Después de recibir una alta dosis de fármacos que intentan destruir las células cancerosas el cuerpo se debilita estrepitosamente. Estas sustancias no sólo destruyen la enfermad, también de deshacen de algunas células buenas; por lo que los efectos secundarios de la quimioterapia, tratamiento contra el cáncer, son altamente nocivos y desgastantes para el paciente. El cáncer de mama invade a 1 de cada 8 mujeres y quienes se someten a procedimientos de quimioterapia o radioterapia sufren de falta de apetito, inflamación bucal, alteración del gusto, nauseas, vómito, diarrea, alteraciones en la médula ósea, descenso de los glóbulos rojos, plaquetas y leucocitos, debilidad, caída del cabello, alteraciones de piel y uñas, afectaciones neurológicas, cardiacas y en vías urinarias.
Después de vivir una experiencia como ésa es difícil imaginarse una vida normal, las sobrevivientes al cáncer de mama no sólo deben recuperarse de un gran daño físico, sino del despojo emocional al que las lleva perder una parte de su cuerpo. Por desgracia los pechos de las mujeres están considerados parte imprescindible de su identidad y valor.
Jennifer Hayden publicó su novela gráfica “La historia de mis tetas”, la cual terminó años después de ganar su lucha contra el cáncer. Ella comprendió que no era una mujer incompleta, sino más fuerte y totalmente afortunada por poder convertir su experiencia en un proyecto con el que otras víctimas del cáncer se identificaran.

La historia comienza, como cualquier otra, por el principio.
A los 43 años detectaron un tumor en el pecho de Jennifer que la obligó a someterse a un tratamiento que incluía una masectomía doble, es decir, a perder sus dos pechos. Después del proceso quirúrgico la autora de “La historia de mis tetas” decidió contar su experiencia en un cómic con el que compartiría con total humor y sinceridad el vínculo que ella y seguramente todas las mujeres tienen con sus pechos.

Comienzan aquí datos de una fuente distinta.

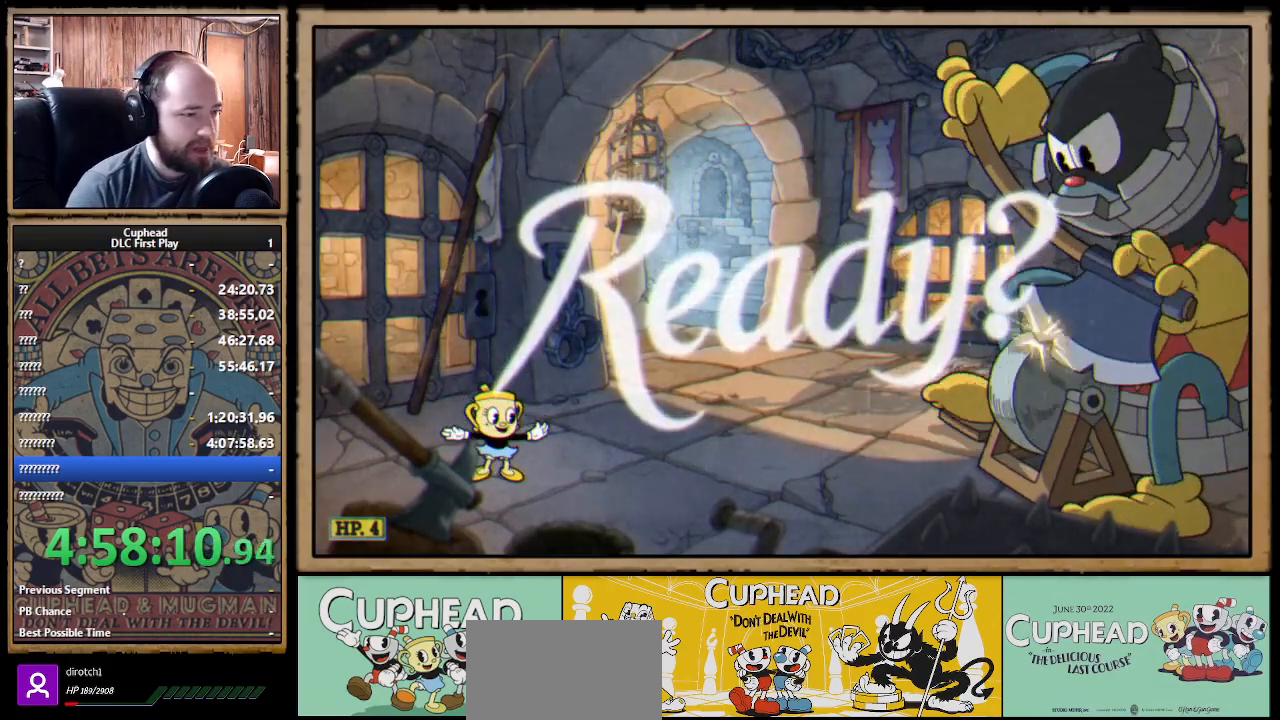
{"buttons": ["R1"], "left_stick": "center", "right_stick": "center", "events": [[133, "R1", "down"], [333, "R1", "up"], [467, "R1", "down"]]}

De manera cronológica Hayden ilustra la historia de su vida desde la perspectiva de sus senos ¿por qué? Porque después de vencer al cáncer se dio cuenta del importante -y a veces injusto- papel que los senos de una mujer juegan durante toda su vida dentro de una sociedad.
El cómic no es deprimente ni fatalista, estas cómicas ilustraciones se centran mas bien en las pequeñas protagonistas que comenzaron como un par de pezones, para luego ser la razón que acomplejó a la adolescente. Más tarde se volvieron el centro alrededor del que giraron sus primeras relaciones amorosas, años después tuvieron un papel enorme durante la maternidad de Hayden y finalmente se transformaron en el temor más grande al que ella se podía enfrentar.

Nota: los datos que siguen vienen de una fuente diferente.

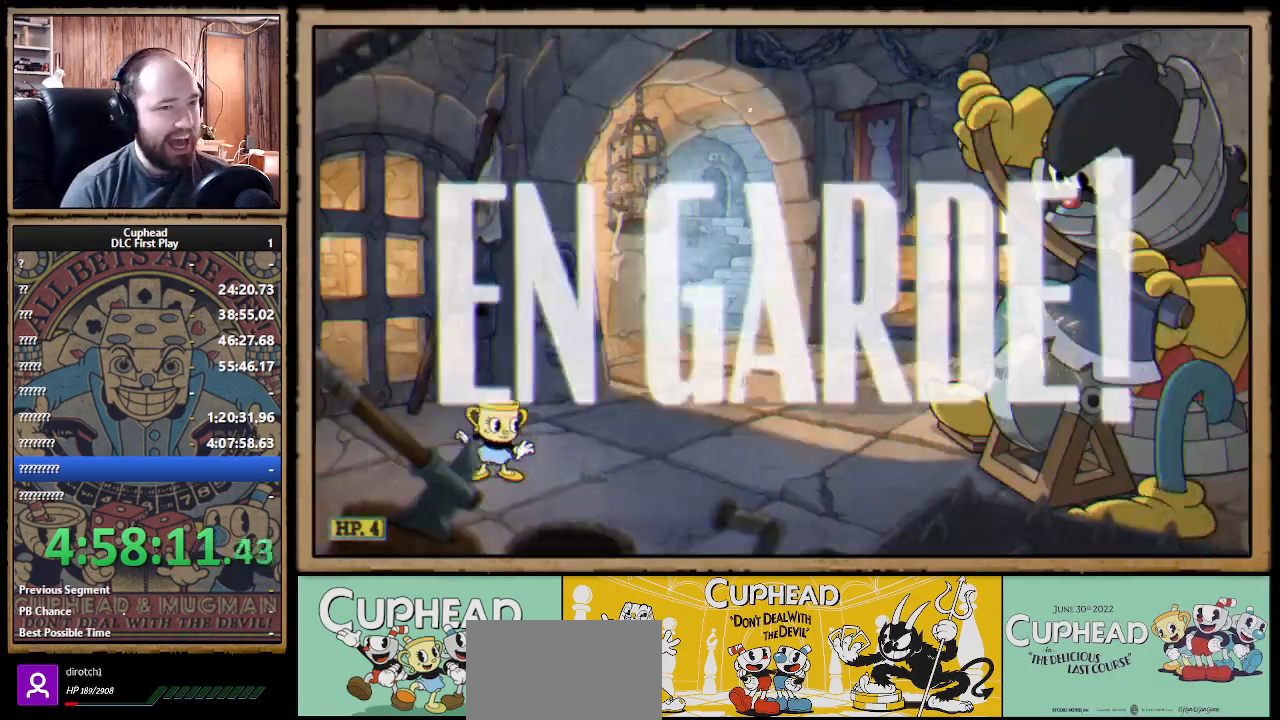
{"buttons": [], "left_stick": "center", "right_stick": "center", "events": [[100, "R1", "up"]]}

La respuesta ante la publicación del cómic fue tan emotiva como positiva, pues muchas contactaron a la ilustradora para decirle cuan identificadas se sentían con su historia y cómo ésta las había ayudado a lo largo de su proceso contra el cáncer.

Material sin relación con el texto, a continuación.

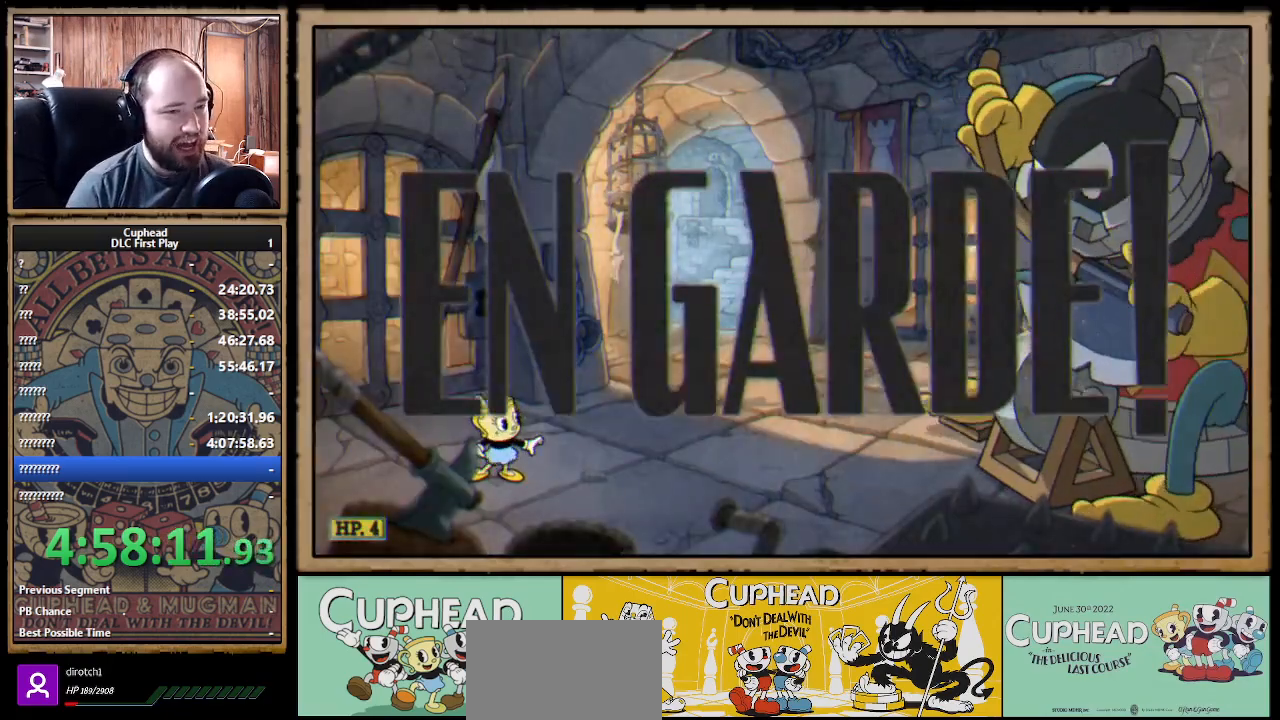
{"buttons": [], "left_stick": "center", "right_stick": "center", "events": [[83, "left_stick", "right"], [367, "left_stick", "center"]]}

La historia de Hayden es una más de las miles de luchas que todos los días las mujeres libran. Jennifer recalca que el amor de su pareja y familia fue lo único que la ayudó a superar la idea de sentirse incompleta. La vergüenza y el temor de una víctima de cáncer se convirtió en la esperanza y el orgullo de muchas que, al igual que ella, lo lograron. Esta novela le ha recordado a cientos de mujeres que no están solas y que es posible seguir aún después de perder una parte de ellas. Pues como lo expresa cada dibujo del cómic de la española, los senos sólo son parte de la cubierta, mas no de lo que una mujer es y significa.

“La historia de mis tetas” además de concientizar a la sociedad, invita a prevenir el cáncer de mama. Deja claro que los pechos son una parte divertida de la juventud y obviamente útiles para amamantar, pero no por eso son una condición para ser valoradas como mujeres. Los pechos no nos representan, menos nos identifican, sólo nos adornan y es doloroso saber que las mujeres entienden esto después de perder uno o sus dos senos.

No hay otra forma de describir esta obra más que como una novela inesperada y original, la cual no solo trascendió de forma gráfica, sino como una representación divertida, emocional e irónica sobre la agonía de una enfermedad, el irrefutable valor de una mujer y la ridícula estimación que le damos al cuerpo, en este caso, al tamaño de los pechos.